— Information —
◆ ◆ ◆
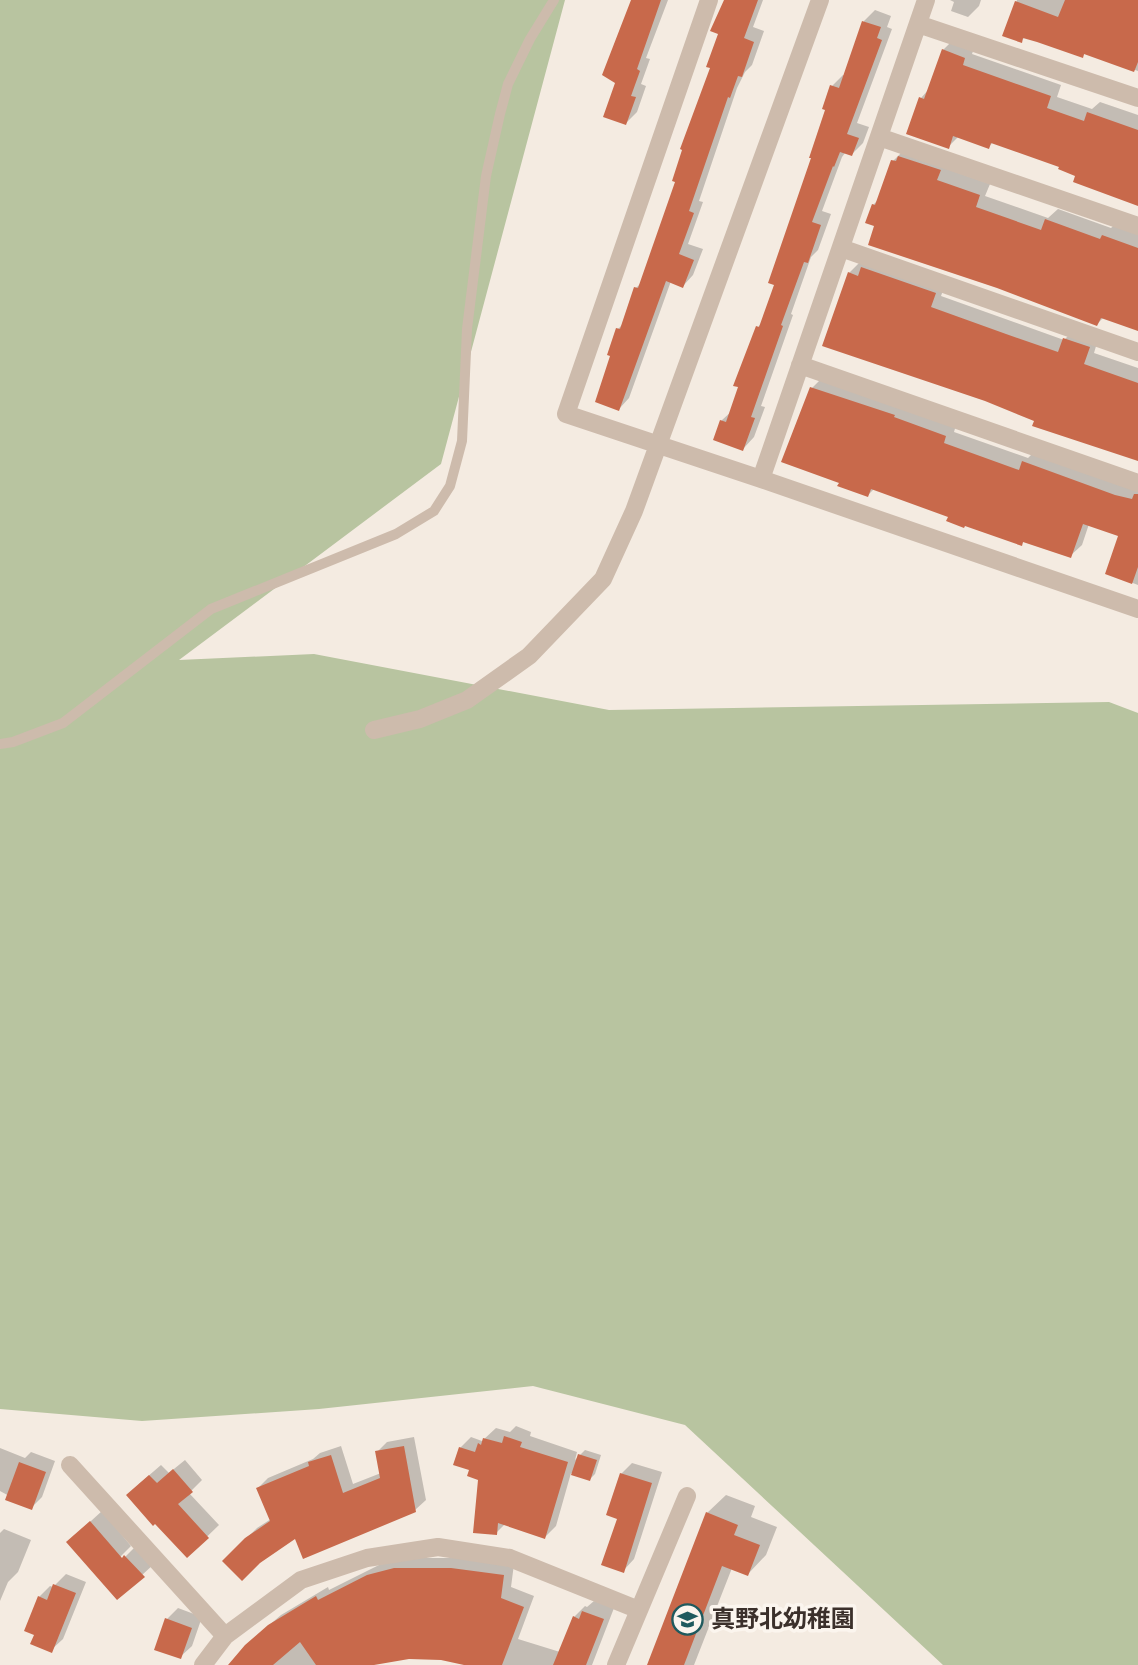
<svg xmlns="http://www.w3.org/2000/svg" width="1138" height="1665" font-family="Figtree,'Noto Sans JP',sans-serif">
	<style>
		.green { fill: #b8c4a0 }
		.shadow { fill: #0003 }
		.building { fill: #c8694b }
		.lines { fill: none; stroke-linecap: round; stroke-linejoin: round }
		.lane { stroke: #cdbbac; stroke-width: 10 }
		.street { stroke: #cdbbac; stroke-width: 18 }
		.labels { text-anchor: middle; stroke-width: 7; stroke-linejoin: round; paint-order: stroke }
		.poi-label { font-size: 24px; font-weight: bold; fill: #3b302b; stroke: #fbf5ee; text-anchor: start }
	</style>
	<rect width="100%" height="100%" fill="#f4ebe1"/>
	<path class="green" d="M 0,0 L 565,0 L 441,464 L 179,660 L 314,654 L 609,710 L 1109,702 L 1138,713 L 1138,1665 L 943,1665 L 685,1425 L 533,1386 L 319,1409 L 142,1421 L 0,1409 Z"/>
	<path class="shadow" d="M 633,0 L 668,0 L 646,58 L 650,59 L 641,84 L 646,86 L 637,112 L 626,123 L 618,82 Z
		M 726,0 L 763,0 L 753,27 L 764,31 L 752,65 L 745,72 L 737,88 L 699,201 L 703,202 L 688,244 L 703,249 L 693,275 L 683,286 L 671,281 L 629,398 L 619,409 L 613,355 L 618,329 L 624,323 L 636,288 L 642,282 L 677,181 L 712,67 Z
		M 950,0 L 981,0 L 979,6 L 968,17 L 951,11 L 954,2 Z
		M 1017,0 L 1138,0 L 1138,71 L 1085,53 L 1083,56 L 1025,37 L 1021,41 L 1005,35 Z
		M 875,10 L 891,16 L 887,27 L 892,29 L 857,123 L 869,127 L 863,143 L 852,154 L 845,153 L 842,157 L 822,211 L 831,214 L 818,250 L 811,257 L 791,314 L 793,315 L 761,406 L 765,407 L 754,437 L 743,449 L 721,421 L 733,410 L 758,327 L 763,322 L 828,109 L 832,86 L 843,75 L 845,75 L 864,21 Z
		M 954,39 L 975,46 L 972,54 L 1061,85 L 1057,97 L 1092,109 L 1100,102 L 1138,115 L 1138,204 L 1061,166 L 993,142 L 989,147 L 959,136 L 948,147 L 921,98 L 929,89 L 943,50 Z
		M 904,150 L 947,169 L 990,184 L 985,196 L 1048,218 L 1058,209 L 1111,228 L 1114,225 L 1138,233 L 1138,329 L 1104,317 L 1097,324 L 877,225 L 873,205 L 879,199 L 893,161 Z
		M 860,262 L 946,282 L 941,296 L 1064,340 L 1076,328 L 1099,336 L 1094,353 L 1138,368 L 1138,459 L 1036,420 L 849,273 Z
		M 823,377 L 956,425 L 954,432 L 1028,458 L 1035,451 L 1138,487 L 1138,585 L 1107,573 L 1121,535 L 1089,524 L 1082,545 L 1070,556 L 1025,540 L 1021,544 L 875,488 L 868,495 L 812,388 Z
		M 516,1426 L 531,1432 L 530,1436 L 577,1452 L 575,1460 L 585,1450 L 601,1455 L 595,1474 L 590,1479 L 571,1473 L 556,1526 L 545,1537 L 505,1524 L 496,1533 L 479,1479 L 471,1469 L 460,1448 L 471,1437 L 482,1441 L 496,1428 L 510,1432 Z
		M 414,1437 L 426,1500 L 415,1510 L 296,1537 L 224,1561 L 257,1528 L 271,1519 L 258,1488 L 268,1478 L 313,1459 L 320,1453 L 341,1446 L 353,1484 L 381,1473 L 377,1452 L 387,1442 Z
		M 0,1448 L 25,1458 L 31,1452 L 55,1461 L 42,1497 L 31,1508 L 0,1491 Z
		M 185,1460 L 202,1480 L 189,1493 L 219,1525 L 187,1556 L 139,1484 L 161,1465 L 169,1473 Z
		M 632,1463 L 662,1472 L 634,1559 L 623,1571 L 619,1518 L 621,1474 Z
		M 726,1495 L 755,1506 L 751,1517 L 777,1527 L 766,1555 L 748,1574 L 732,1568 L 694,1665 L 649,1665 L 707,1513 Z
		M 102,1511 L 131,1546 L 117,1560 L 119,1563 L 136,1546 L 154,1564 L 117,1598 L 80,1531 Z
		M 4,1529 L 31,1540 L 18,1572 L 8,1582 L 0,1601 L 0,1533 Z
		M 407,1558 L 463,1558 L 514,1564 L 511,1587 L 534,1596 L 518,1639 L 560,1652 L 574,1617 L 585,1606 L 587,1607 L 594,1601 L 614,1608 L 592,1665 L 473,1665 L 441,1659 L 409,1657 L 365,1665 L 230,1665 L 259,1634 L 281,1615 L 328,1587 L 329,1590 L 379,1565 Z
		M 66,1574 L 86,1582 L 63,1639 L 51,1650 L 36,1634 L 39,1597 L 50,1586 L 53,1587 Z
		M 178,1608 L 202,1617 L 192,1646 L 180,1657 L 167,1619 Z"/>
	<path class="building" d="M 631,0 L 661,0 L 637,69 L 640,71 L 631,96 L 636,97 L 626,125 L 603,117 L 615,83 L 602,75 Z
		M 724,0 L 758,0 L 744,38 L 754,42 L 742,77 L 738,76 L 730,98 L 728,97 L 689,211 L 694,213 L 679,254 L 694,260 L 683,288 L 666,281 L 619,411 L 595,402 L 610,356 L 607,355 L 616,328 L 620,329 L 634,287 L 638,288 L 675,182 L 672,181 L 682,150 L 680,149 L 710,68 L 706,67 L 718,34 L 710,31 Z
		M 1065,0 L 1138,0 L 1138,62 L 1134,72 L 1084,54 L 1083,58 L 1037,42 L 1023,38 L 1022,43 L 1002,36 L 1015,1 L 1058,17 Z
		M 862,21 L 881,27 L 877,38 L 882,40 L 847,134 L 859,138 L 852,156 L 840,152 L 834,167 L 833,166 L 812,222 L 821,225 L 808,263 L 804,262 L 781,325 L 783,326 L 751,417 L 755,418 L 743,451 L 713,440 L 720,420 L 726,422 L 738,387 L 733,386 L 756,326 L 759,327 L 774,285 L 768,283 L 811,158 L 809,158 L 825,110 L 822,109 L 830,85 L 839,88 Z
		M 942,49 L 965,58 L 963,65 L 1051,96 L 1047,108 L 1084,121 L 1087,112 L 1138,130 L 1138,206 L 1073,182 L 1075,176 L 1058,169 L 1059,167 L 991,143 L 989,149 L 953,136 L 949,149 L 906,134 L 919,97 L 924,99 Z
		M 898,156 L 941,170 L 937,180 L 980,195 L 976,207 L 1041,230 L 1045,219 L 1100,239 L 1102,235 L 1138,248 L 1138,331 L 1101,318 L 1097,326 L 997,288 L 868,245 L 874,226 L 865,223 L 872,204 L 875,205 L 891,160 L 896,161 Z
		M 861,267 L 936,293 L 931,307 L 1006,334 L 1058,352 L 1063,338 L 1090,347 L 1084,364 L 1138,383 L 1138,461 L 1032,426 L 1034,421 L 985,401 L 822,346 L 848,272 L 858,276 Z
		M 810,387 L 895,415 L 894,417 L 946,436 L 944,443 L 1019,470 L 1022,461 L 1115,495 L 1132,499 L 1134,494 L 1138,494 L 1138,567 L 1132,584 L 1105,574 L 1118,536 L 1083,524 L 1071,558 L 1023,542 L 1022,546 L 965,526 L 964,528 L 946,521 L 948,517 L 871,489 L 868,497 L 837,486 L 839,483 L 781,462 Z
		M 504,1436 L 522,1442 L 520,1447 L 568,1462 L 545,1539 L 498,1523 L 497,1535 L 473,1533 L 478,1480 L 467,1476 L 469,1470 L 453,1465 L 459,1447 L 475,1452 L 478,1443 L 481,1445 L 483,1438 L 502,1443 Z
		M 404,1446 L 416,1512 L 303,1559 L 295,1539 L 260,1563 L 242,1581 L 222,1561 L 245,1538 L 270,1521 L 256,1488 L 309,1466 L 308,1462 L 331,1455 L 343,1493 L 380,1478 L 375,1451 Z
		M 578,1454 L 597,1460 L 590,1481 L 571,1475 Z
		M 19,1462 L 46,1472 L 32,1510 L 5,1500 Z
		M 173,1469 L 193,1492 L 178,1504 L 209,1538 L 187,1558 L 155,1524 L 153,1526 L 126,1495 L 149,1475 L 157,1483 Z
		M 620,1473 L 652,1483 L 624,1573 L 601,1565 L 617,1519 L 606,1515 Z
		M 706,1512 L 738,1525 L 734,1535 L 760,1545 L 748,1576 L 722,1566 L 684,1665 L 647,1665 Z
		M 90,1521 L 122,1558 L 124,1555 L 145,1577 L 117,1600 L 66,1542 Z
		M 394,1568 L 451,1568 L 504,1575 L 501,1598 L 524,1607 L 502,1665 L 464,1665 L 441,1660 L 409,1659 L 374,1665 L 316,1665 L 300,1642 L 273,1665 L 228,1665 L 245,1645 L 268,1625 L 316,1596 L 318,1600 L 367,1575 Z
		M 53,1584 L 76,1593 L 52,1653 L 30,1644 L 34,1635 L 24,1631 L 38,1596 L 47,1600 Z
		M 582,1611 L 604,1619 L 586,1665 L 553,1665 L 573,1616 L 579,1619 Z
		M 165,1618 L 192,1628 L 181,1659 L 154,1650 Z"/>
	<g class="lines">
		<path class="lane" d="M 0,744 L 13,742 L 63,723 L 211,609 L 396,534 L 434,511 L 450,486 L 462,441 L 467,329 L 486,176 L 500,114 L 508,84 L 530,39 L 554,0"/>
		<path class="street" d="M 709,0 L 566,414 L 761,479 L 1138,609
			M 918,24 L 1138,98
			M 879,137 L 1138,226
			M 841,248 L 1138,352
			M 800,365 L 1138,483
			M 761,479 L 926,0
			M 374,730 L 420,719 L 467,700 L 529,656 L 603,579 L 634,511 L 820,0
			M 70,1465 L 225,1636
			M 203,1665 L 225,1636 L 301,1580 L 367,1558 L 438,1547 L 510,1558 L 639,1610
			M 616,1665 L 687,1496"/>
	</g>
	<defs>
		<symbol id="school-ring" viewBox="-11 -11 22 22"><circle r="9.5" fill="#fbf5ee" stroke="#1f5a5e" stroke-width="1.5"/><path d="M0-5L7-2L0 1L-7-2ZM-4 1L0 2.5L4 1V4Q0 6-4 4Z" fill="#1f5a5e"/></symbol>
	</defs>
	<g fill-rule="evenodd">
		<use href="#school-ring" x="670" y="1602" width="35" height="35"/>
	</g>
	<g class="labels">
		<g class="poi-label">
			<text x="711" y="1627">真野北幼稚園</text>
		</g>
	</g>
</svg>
◆ ◆ ◆
— Instructions for the task —
If a line in the data above holds the string "text", copy it.

— Exercise answer —
		.labels { text-anchor: middle; stroke-width: 7; stroke-linejoin: round; paint-order: stroke }
		.poi-label { font-size: 24px; font-weight: bold; fill: #3b302b; stroke: #fbf5ee; text-anchor: start }
			<text x="711" y="1627">真野北幼稚園</text>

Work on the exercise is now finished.